● Supplied entries:
■ ■ ■ ■ ■ ■ ■

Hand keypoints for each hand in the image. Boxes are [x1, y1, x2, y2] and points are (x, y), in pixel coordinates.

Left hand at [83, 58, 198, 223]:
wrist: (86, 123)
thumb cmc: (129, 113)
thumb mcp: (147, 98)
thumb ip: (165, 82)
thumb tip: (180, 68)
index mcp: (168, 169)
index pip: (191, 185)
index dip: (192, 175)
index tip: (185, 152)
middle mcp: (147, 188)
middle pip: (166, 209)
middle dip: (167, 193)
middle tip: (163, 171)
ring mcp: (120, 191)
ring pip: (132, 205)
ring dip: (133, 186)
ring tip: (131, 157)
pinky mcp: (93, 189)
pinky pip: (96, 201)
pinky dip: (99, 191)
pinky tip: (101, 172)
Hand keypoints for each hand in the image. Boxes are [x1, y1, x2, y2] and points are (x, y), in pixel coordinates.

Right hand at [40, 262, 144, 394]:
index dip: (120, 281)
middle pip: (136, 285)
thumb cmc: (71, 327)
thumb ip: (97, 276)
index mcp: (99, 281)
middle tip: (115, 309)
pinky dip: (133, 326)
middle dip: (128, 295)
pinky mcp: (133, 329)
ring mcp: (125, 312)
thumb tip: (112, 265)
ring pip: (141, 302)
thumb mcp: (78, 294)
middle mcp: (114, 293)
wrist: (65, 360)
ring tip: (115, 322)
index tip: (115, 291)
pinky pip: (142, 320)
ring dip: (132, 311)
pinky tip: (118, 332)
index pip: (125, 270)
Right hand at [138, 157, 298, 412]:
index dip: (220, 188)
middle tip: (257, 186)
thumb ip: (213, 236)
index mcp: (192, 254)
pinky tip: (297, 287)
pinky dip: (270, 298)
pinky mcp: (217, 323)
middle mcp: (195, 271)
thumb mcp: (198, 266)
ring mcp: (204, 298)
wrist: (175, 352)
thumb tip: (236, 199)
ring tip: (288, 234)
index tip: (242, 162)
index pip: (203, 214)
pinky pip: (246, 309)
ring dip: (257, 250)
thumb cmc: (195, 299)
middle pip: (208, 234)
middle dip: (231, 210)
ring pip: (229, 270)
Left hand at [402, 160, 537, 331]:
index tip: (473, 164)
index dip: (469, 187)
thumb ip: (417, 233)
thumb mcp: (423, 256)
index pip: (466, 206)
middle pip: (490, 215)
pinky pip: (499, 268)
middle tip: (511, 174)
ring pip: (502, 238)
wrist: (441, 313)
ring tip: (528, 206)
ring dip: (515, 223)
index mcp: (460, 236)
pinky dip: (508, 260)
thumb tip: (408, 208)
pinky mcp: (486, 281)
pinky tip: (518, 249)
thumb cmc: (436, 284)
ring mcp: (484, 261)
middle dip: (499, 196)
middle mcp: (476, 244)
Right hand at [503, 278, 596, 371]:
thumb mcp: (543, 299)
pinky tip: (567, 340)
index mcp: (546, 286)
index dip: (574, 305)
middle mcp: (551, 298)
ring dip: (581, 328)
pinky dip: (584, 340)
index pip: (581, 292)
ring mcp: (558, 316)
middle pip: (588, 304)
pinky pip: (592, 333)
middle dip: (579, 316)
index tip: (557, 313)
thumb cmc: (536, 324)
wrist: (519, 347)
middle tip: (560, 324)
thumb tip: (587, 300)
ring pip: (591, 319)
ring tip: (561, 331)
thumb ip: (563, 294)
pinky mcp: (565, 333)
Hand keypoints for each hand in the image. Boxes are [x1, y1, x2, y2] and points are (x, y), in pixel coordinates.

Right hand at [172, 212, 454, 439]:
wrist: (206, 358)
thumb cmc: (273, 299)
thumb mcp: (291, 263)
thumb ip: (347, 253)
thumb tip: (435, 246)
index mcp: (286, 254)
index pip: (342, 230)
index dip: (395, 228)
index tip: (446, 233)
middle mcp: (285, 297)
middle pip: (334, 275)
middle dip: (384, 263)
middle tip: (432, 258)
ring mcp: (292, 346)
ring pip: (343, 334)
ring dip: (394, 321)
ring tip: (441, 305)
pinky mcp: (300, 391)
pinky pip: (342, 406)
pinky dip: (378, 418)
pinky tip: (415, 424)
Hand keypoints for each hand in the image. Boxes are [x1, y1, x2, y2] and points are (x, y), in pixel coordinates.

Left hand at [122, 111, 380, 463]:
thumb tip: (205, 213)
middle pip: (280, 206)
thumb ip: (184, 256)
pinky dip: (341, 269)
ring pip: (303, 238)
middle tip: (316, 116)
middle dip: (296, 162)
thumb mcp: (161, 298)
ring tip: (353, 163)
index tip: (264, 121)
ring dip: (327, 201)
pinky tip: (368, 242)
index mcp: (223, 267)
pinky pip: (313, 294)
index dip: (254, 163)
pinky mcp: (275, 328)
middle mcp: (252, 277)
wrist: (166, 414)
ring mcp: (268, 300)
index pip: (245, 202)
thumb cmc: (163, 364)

■ ■ ■ ■ ■ ■ ■

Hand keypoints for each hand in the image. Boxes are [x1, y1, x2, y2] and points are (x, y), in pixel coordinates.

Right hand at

■ ■ ■ ■ ■ ■ ■

● Work to be completed: Among the records above, repeat exactly the line with "pinky dip: (341, 269)", the line with "thumb cmc: (163, 364)", and every line in between, and only those.

● Solution:
pinky dip: (341, 269)
ring pip: (303, 238)
middle tip: (316, 116)
middle dip: (296, 162)
thumb mcp: (161, 298)
ring tip: (353, 163)
index tip: (264, 121)
ring dip: (327, 201)
pinky tip: (368, 242)
index mcp: (223, 267)
pinky pip: (313, 294)
index dip: (254, 163)
pinky mcp: (275, 328)
middle mcp: (252, 277)
wrist: (166, 414)
ring mcp: (268, 300)
index pip: (245, 202)
thumb cmc: (163, 364)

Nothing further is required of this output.